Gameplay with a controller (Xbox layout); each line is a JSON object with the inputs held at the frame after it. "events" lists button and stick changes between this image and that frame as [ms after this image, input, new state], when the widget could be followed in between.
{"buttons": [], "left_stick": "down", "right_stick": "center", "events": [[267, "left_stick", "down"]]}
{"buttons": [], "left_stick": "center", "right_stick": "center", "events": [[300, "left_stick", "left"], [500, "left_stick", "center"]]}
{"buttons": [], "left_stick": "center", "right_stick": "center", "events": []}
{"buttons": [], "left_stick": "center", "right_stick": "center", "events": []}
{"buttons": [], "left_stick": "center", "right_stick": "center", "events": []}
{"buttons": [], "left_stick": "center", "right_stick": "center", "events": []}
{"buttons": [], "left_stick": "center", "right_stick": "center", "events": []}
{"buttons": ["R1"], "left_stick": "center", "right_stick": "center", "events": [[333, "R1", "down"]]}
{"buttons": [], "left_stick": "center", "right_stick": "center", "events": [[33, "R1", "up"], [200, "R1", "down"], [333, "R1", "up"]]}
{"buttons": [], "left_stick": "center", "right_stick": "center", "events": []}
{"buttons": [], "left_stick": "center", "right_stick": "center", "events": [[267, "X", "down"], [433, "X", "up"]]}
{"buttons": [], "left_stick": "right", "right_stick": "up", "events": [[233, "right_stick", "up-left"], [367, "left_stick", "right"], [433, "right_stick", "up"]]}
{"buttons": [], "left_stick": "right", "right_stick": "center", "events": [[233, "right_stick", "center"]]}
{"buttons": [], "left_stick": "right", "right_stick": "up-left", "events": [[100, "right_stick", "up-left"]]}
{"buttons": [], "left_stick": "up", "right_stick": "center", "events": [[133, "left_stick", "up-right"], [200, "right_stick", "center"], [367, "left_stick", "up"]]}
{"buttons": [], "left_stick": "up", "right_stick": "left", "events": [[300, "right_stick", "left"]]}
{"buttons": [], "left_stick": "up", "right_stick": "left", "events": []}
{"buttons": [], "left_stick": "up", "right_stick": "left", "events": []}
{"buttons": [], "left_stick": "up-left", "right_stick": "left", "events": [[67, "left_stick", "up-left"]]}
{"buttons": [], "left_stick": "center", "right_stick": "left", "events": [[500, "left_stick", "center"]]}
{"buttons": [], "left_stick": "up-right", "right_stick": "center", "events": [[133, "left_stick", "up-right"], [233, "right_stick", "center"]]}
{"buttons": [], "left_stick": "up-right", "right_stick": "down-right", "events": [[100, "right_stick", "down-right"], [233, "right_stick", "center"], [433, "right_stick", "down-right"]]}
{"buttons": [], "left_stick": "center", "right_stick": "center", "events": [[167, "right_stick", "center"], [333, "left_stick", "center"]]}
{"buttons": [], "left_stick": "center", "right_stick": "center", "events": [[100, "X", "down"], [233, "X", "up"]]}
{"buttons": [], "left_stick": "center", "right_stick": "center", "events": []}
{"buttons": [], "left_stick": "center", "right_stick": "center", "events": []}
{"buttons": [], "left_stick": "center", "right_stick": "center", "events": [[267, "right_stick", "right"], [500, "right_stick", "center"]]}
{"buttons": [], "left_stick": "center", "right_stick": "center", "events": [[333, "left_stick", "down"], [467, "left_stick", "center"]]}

════════

:: WHAT YOU ARE ASKED TO DO ::
Every line of the listing must be transcribed exactly.

:: WRITTEN ANSWER ::
Gameplay with a controller (Xbox layout); each line is a JSON object with the inputs held at the frame after it. "events" lists button and stick changes between this image and that frame as [ms after this image, input, new state], when the widget could be followed in between.
{"buttons": [], "left_stick": "down", "right_stick": "center", "events": [[267, "left_stick", "down"]]}
{"buttons": [], "left_stick": "center", "right_stick": "center", "events": [[300, "left_stick", "left"], [500, "left_stick", "center"]]}
{"buttons": [], "left_stick": "center", "right_stick": "center", "events": []}
{"buttons": [], "left_stick": "center", "right_stick": "center", "events": []}
{"buttons": [], "left_stick": "center", "right_stick": "center", "events": []}
{"buttons": [], "left_stick": "center", "right_stick": "center", "events": []}
{"buttons": [], "left_stick": "center", "right_stick": "center", "events": []}
{"buttons": ["R1"], "left_stick": "center", "right_stick": "center", "events": [[333, "R1", "down"]]}
{"buttons": [], "left_stick": "center", "right_stick": "center", "events": [[33, "R1", "up"], [200, "R1", "down"], [333, "R1", "up"]]}
{"buttons": [], "left_stick": "center", "right_stick": "center", "events": []}
{"buttons": [], "left_stick": "center", "right_stick": "center", "events": [[267, "X", "down"], [433, "X", "up"]]}
{"buttons": [], "left_stick": "right", "right_stick": "up", "events": [[233, "right_stick", "up-left"], [367, "left_stick", "right"], [433, "right_stick", "up"]]}
{"buttons": [], "left_stick": "right", "right_stick": "center", "events": [[233, "right_stick", "center"]]}
{"buttons": [], "left_stick": "right", "right_stick": "up-left", "events": [[100, "right_stick", "up-left"]]}
{"buttons": [], "left_stick": "up", "right_stick": "center", "events": [[133, "left_stick", "up-right"], [200, "right_stick", "center"], [367, "left_stick", "up"]]}
{"buttons": [], "left_stick": "up", "right_stick": "left", "events": [[300, "right_stick", "left"]]}
{"buttons": [], "left_stick": "up", "right_stick": "left", "events": []}
{"buttons": [], "left_stick": "up", "right_stick": "left", "events": []}
{"buttons": [], "left_stick": "up-left", "right_stick": "left", "events": [[67, "left_stick", "up-left"]]}
{"buttons": [], "left_stick": "center", "right_stick": "left", "events": [[500, "left_stick", "center"]]}
{"buttons": [], "left_stick": "up-right", "right_stick": "center", "events": [[133, "left_stick", "up-right"], [233, "right_stick", "center"]]}
{"buttons": [], "left_stick": "up-right", "right_stick": "down-right", "events": [[100, "right_stick", "down-right"], [233, "right_stick", "center"], [433, "right_stick", "down-right"]]}
{"buttons": [], "left_stick": "center", "right_stick": "center", "events": [[167, "right_stick", "center"], [333, "left_stick", "center"]]}
{"buttons": [], "left_stick": "center", "right_stick": "center", "events": [[100, "X", "down"], [233, "X", "up"]]}
{"buttons": [], "left_stick": "center", "right_stick": "center", "events": []}
{"buttons": [], "left_stick": "center", "right_stick": "center", "events": []}
{"buttons": [], "left_stick": "center", "right_stick": "center", "events": [[267, "right_stick", "right"], [500, "right_stick", "center"]]}
{"buttons": [], "left_stick": "center", "right_stick": "center", "events": [[333, "left_stick", "down"], [467, "left_stick", "center"]]}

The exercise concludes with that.